From the data below, repeat exactly the lines from the line with "staining of normal" to the line with "micrograph of urothelial", both included.

> [DATA EXCERPTS]
⟨
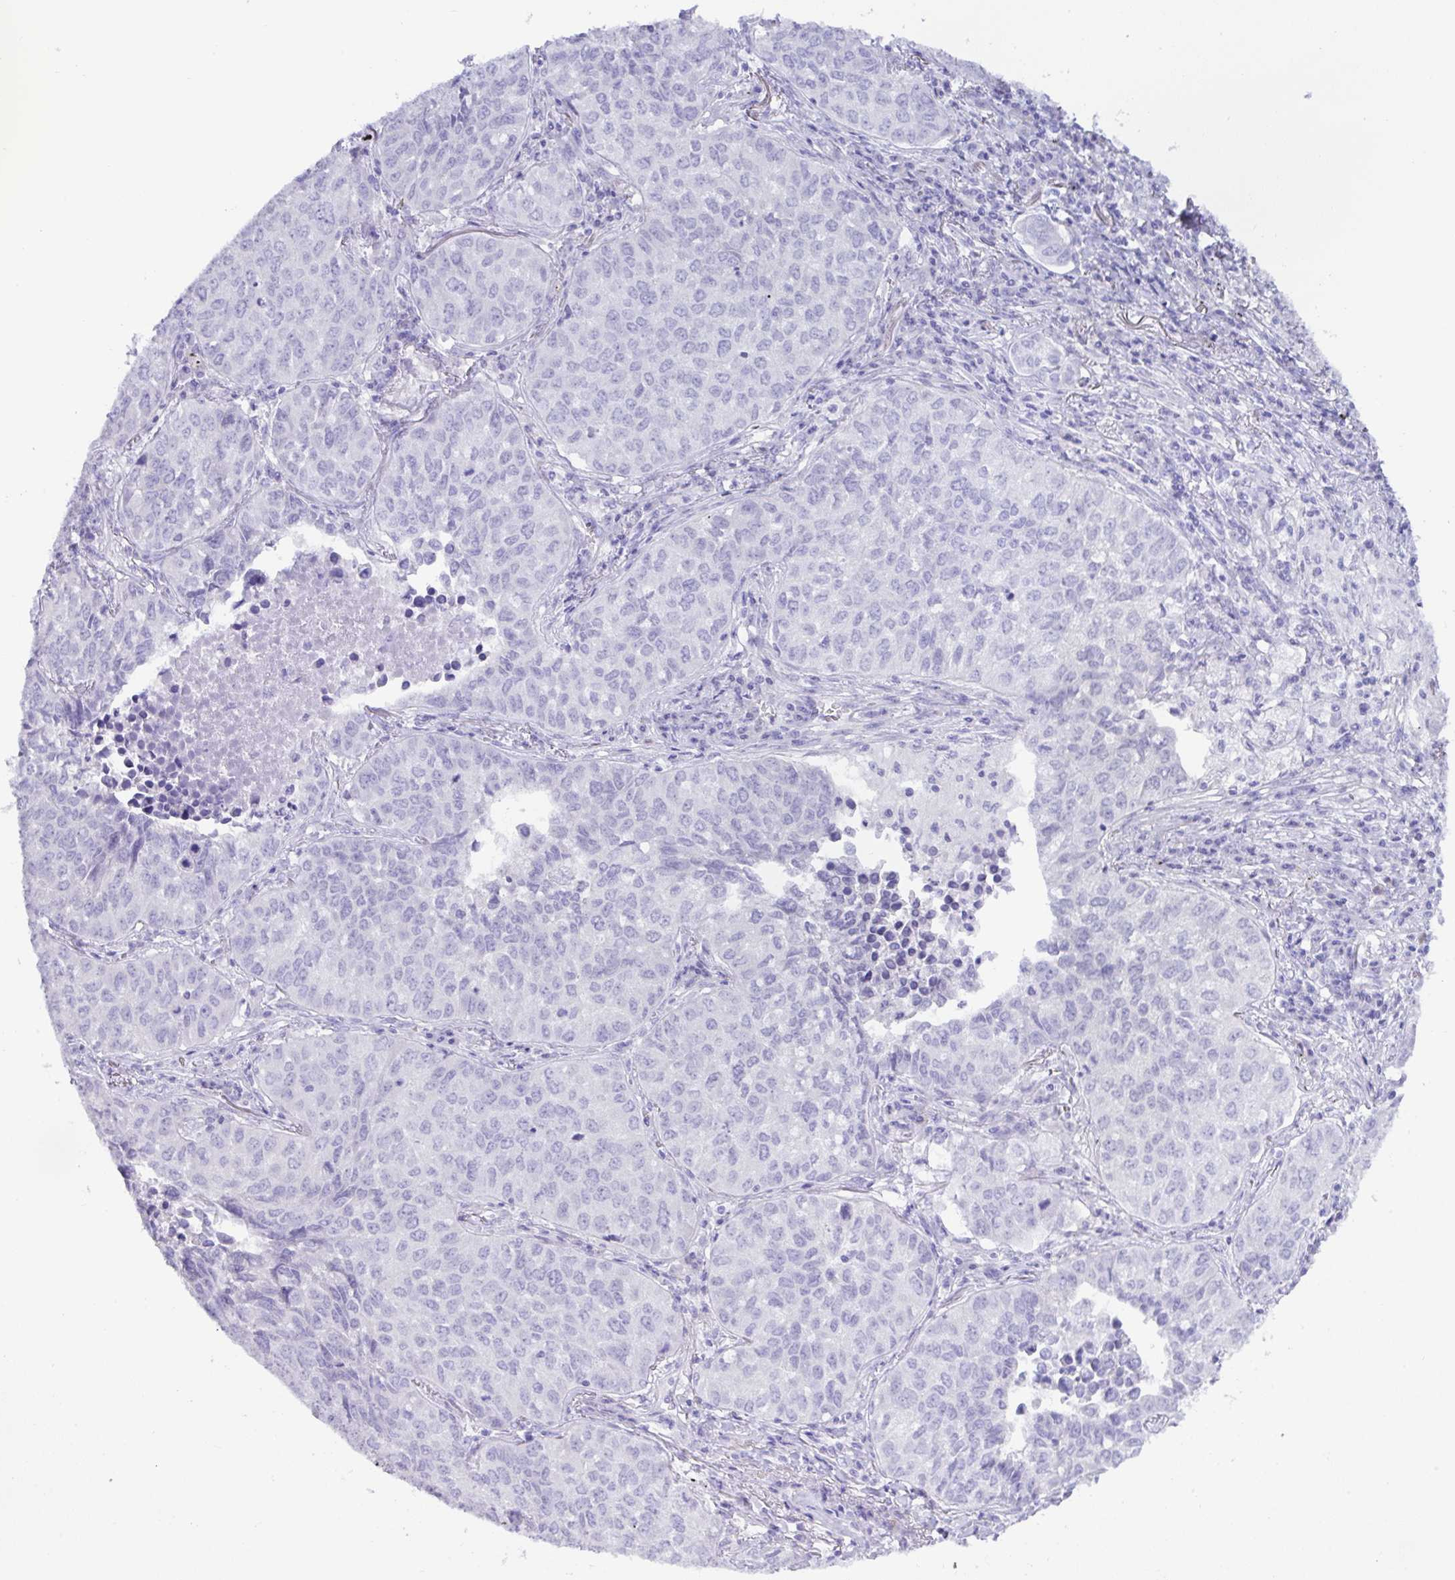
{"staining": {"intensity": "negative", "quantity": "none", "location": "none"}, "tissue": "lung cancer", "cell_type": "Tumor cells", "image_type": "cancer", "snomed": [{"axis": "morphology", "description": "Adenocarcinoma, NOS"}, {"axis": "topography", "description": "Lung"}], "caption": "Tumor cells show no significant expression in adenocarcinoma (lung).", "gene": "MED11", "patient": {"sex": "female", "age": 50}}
⟩
⟨
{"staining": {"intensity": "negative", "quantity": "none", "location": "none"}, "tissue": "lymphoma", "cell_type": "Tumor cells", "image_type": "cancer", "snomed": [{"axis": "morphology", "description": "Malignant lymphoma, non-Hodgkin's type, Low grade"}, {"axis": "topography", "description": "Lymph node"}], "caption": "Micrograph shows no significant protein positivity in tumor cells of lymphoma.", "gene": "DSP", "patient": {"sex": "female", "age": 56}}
⟩
⟨
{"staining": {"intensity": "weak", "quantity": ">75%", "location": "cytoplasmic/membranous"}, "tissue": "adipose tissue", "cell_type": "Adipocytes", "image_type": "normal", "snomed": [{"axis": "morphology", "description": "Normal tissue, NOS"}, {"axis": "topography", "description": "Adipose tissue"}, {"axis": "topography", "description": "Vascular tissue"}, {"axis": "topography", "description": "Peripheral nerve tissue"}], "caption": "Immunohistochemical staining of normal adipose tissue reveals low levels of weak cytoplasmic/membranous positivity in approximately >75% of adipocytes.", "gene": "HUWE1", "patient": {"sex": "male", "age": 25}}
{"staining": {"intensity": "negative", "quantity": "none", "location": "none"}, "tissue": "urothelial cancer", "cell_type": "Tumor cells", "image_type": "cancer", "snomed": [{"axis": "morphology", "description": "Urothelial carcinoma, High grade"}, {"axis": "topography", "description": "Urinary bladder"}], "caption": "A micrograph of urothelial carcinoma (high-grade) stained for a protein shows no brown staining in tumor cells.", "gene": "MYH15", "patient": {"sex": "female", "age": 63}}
⟩
> [ANSWER SPACE]
{"staining": {"intensity": "weak", "quantity": ">75%", "location": "cytoplasmic/membranous"}, "tissue": "adipose tissue", "cell_type": "Adipocytes", "image_type": "normal", "snomed": [{"axis": "morphology", "description": "Normal tissue, NOS"}, {"axis": "topography", "description": "Adipose tissue"}, {"axis": "topography", "description": "Vascular tissue"}, {"axis": "topography", "description": "Peripheral nerve tissue"}], "caption": "Immunohistochemical staining of normal adipose tissue reveals low levels of weak cytoplasmic/membranous positivity in approximately >75% of adipocytes.", "gene": "HUWE1", "patient": {"sex": "male", "age": 25}}
{"staining": {"intensity": "negative", "quantity": "none", "location": "none"}, "tissue": "urothelial cancer", "cell_type": "Tumor cells", "image_type": "cancer", "snomed": [{"axis": "morphology", "description": "Urothelial carcinoma, High grade"}, {"axis": "topography", "description": "Urinary bladder"}], "caption": "A micrograph of urothelial carcinoma (high-grade) stained for a protein shows no brown staining in tumor cells.", "gene": "MYH15", "patient": {"sex": "female", "age": 63}}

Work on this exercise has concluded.